Journalism And Literature

This was the question I was confronted with since I was 14 and thought I could do well if I took up writing as a profession. By the time it was time to choose between the two seemingly congruent fields, a new 3-year Bachelor's Degree program in Mass Media had newly been introduced in Indian universities, and I just joined the swarming crowds of future's trained advertisers and journalists.

The first class in journalism and I knew, "O God! This is not where I belong!" The opening lesson laid down clearly how unfit a 19-year-old, dreamy-eyed, book-loving fantasist was in the 'realities of the real world'. My story-writing skills had no consequence with the story-writing of a newspaper. In fact, with little room for creativity, there was no place at all for imagination. No wordplay, no symbolism, no flowery descriptions, not even a little harmless subjectivity.
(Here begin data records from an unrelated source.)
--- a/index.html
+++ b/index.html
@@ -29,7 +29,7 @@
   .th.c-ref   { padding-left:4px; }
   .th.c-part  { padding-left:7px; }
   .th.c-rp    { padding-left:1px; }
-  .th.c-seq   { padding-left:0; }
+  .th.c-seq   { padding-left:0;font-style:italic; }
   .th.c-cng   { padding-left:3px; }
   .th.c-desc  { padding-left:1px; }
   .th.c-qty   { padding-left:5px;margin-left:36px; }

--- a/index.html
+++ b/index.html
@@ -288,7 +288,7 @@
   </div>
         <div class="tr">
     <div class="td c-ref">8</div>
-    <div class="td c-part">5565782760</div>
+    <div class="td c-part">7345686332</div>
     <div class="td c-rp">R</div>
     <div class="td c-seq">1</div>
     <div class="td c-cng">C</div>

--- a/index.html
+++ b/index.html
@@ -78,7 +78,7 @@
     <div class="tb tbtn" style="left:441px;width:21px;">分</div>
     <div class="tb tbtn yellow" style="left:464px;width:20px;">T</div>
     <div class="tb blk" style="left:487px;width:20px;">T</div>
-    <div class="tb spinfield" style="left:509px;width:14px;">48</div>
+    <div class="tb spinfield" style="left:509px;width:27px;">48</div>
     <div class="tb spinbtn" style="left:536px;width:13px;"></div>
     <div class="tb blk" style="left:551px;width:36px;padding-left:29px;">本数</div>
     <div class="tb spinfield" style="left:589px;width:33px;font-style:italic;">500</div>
The most disturbing distinction between a fictional article and a newspaper report, for me, was the fundamental style in which the two are normally presented. Those meaty pieces of information that I would have ordinarily kept for the last or sprinkled here and there to keep the suspense building and make my story interesting, HAD to be given out in the lead paragraph and leave the boring odds and ends for the rest of the article. They call it the inverted pyramid structure. To me, it was the murder of all appeal.
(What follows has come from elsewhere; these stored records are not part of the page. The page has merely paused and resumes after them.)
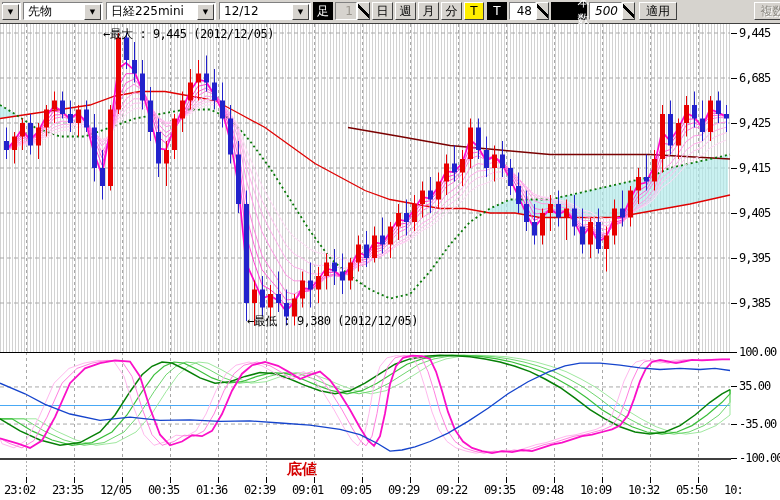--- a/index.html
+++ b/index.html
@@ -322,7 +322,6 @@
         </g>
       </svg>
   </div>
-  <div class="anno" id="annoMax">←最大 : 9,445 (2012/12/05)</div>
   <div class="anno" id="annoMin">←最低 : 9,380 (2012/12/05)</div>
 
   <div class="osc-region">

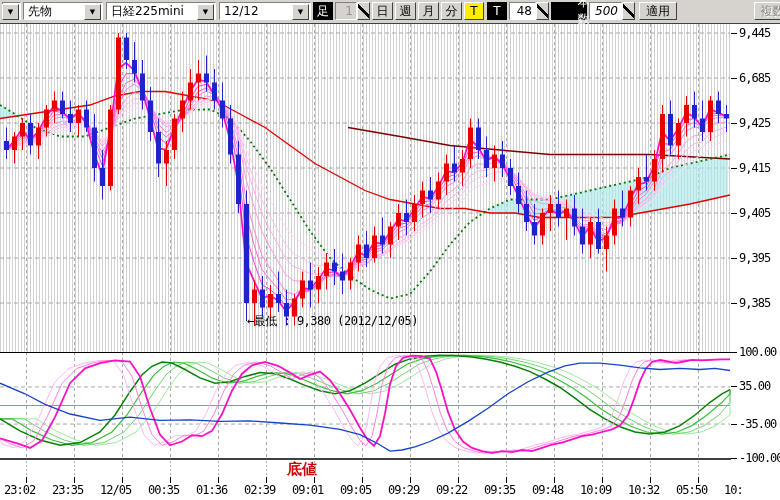--- a/index.html
+++ b/index.html
@@ -322,7 +322,6 @@
         </g>
       </svg>
   </div>
-  <div class="anno" id="annoMin">←最低 : 9,380 (2012/12/05)</div>
 
   <div class="osc-region">
     <svg id="oscSvg" width="732" height="108">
Of course, they have their reasons why newspapers settle on such an arid, uninspired style of writing. You know, you'd be worth zilch or almost zilch (for at least you don't have sloppy grammar, we could do with difficult vocabulary) if you were a gold-medalist Master of English Literature. But, if you can write 'crisp', bone-dry, unimaginative stories with 'working knowledge' of the language, then you are in some demand (but, only if you are not too money-minded. Patience teaches you penury is a great virtue.).
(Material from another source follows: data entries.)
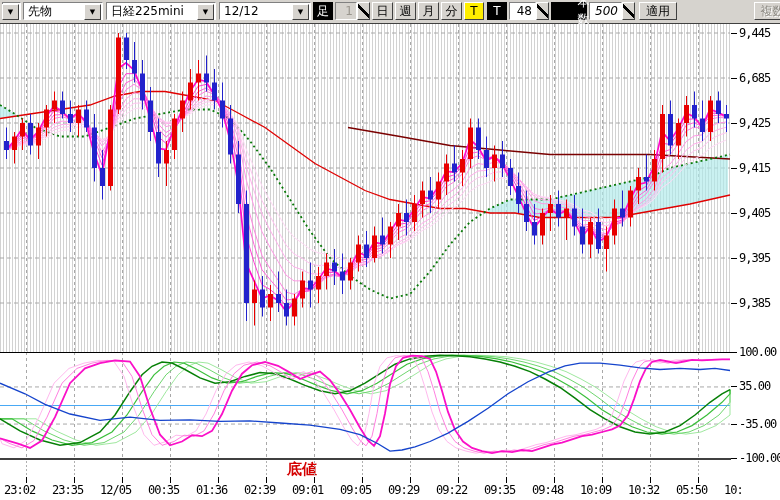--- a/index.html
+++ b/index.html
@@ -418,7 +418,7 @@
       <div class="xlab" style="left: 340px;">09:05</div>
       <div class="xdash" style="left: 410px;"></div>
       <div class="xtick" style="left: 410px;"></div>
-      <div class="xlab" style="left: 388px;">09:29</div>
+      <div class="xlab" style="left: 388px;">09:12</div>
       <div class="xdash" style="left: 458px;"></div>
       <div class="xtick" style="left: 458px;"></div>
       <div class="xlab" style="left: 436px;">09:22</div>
No, it wasn't a complete waste of three years, this degree course in Journalism. There is another offshoot of journalism where the rules of writing are slightly relaxed and one can choose almost any style. It is called 'feature writing'. These are 'newsworthy', human-interest stories with the freedom to express your point-of-view, but one needs to make sure there's little self-indulgence (the use of first person, 'I'). Or you could be a columnist where your topics could be specific or anything under the sun! But for you to be accepted as a columnist by a newspaper... you should have had spent donkey's years gaining credibility as a journalist or you have got to be a celebrity of some kind, so that your words have some 'news value'.